Task prompt: Pull out from the material below all lines with "ميدان".
--- Data shown Enclosed Below ---
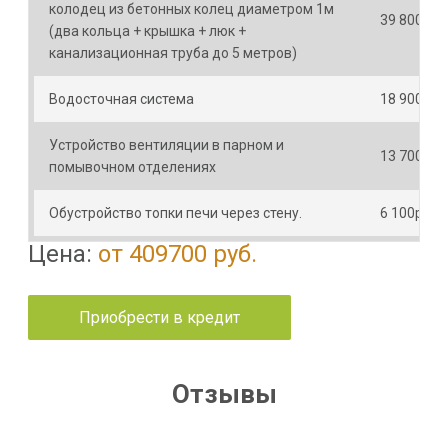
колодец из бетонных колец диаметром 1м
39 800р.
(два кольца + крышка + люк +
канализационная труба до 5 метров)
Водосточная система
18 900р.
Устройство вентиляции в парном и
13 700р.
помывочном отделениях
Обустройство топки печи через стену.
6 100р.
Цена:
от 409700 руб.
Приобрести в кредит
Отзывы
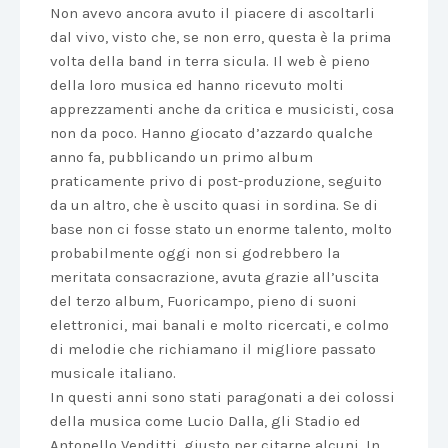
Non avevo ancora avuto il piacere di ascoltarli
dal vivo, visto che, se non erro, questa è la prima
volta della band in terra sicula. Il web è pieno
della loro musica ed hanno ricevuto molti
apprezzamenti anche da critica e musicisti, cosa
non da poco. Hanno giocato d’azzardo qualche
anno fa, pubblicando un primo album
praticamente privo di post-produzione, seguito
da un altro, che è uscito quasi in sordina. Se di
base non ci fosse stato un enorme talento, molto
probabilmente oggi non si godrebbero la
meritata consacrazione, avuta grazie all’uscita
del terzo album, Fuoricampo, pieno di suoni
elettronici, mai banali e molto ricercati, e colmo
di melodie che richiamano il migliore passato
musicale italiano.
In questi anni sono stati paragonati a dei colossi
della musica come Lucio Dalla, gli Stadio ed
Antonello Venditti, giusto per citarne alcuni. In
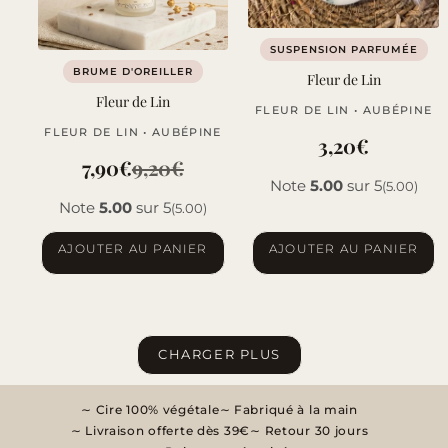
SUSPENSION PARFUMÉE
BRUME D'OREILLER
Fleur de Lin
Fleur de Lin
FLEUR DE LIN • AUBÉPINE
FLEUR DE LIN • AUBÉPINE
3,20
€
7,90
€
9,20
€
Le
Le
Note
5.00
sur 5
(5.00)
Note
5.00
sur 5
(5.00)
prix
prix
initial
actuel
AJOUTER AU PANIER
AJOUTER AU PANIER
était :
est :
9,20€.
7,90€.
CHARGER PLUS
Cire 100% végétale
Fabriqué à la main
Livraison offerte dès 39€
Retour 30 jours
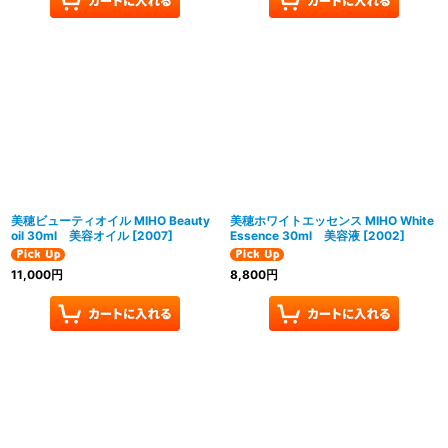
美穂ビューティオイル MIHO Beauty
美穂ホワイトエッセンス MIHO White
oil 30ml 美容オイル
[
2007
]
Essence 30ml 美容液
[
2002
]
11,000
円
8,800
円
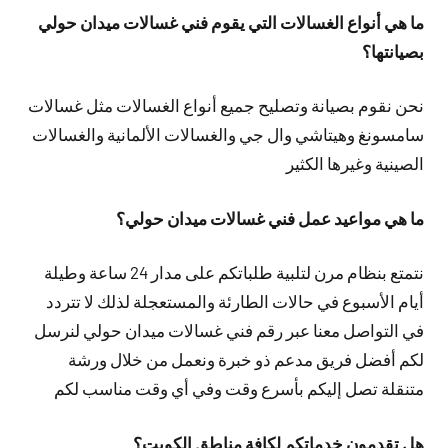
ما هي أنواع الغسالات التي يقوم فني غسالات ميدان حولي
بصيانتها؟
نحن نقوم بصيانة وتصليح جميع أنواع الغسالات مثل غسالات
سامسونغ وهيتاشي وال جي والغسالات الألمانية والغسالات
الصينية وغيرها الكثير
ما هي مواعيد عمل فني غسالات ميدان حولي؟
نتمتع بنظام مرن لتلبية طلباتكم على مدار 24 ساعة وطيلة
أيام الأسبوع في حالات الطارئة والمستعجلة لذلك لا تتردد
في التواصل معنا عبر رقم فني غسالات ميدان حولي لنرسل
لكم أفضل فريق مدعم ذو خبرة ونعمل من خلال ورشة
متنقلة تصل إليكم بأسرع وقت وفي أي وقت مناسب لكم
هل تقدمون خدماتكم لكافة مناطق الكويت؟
--- End of Enclosed Data shown ---
--- Data shown Enclosed Below ---
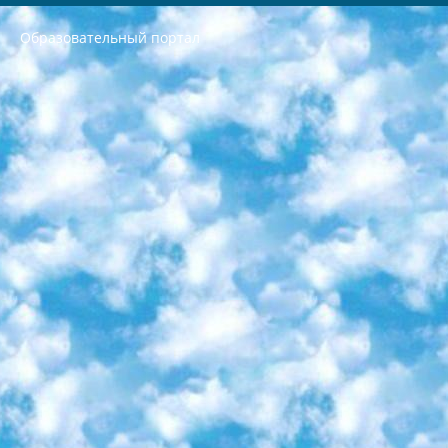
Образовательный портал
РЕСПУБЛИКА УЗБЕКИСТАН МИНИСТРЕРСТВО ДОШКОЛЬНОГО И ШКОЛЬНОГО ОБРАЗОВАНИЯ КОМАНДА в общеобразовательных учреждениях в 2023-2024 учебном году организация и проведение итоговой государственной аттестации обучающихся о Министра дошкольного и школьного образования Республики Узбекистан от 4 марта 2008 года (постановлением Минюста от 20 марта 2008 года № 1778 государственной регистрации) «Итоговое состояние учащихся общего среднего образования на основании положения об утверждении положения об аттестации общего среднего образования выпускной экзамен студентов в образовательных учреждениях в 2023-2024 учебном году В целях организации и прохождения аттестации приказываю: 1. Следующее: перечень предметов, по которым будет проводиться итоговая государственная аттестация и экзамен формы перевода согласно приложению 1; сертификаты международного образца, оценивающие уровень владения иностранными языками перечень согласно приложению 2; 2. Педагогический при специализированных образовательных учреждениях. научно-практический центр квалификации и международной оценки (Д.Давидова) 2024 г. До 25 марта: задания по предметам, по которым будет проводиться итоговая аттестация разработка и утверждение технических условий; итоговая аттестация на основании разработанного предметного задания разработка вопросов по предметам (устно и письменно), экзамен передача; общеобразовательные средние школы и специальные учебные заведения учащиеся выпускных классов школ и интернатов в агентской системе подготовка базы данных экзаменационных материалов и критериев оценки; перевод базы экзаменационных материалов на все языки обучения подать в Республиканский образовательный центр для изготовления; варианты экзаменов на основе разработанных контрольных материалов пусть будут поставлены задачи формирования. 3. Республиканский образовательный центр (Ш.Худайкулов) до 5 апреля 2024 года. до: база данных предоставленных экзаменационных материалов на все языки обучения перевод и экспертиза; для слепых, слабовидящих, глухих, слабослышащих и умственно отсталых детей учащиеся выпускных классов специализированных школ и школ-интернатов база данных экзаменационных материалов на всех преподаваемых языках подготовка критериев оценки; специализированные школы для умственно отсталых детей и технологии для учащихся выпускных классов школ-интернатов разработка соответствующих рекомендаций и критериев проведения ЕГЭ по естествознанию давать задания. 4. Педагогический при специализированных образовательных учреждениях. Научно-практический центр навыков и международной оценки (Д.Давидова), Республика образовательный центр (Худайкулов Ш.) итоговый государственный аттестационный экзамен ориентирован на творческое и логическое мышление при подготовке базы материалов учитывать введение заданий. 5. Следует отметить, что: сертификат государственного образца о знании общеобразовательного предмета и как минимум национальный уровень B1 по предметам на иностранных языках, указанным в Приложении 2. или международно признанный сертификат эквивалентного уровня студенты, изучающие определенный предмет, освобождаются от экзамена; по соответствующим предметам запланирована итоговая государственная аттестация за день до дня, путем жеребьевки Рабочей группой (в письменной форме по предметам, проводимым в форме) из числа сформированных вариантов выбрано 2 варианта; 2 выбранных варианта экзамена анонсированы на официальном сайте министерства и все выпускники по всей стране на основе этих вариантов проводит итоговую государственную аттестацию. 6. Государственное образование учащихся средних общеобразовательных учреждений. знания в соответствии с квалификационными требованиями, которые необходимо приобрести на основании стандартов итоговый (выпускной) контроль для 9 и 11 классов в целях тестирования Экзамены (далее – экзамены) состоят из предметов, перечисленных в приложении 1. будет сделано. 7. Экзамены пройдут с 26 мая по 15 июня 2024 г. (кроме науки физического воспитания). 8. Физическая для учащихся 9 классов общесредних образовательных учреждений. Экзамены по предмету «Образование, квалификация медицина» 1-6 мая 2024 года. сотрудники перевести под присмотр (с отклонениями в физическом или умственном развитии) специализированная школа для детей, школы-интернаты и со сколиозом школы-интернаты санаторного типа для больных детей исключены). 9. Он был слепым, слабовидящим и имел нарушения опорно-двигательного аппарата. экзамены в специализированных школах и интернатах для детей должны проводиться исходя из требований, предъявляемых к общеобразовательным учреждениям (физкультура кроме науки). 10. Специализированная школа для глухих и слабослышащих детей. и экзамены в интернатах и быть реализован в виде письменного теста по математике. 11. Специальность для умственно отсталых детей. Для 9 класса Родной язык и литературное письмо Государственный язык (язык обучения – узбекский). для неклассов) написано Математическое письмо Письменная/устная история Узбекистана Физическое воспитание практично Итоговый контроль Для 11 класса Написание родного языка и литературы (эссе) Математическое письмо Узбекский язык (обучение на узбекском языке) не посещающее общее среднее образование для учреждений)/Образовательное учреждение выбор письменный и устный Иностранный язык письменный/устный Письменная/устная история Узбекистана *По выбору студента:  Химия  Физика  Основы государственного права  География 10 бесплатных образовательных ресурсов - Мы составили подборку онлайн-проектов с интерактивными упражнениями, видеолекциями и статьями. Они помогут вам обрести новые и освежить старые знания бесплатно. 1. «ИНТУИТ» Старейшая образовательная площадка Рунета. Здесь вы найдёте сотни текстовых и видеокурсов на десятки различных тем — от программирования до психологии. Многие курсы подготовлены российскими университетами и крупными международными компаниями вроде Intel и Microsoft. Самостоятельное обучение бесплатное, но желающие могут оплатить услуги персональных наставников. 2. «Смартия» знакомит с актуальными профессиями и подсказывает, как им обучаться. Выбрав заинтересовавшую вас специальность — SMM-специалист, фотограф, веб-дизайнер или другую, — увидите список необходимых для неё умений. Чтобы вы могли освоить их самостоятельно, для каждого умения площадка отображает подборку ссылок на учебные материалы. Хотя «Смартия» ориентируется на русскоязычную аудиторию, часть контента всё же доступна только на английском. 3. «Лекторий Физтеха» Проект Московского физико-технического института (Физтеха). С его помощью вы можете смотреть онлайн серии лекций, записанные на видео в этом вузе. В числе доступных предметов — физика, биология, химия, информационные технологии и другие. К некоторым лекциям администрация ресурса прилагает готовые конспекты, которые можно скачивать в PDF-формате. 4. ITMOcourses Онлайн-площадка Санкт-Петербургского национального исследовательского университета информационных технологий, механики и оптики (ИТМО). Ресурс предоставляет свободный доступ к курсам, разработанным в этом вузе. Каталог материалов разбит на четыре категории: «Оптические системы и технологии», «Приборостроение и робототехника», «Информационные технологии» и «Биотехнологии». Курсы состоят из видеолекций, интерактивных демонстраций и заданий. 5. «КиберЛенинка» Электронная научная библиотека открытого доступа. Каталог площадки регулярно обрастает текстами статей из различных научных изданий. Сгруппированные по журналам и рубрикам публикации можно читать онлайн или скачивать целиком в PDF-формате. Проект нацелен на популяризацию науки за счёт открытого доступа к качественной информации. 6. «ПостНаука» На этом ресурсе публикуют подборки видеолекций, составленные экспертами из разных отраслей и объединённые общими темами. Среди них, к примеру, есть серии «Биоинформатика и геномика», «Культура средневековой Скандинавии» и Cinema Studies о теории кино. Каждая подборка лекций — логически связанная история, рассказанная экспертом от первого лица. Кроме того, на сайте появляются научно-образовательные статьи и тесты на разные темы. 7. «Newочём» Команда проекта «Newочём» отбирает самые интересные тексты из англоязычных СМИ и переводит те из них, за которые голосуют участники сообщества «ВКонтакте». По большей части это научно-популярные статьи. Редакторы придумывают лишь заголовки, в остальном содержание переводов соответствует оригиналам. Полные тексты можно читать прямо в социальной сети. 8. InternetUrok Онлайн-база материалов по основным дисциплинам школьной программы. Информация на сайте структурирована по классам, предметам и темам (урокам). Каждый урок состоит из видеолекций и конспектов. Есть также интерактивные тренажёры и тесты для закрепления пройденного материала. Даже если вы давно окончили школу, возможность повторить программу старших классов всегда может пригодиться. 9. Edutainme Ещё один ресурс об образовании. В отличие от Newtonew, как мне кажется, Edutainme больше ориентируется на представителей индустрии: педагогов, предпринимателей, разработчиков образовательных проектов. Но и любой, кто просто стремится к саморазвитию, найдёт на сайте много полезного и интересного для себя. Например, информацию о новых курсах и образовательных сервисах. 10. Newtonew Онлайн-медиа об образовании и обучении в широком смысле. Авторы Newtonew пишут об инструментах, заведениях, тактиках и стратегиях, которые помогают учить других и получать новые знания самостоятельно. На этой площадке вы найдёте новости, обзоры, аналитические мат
--- End of Enclosed Data shown ---
Solved problem:
ما هي أنواع الغسالات التي يقوم فني غسالات ميدان حولي
ما هي مواعيد عمل فني غسالات ميدان حولي؟
في التواصل معنا عبر رقم فني غسالات ميدان حولي لنرسل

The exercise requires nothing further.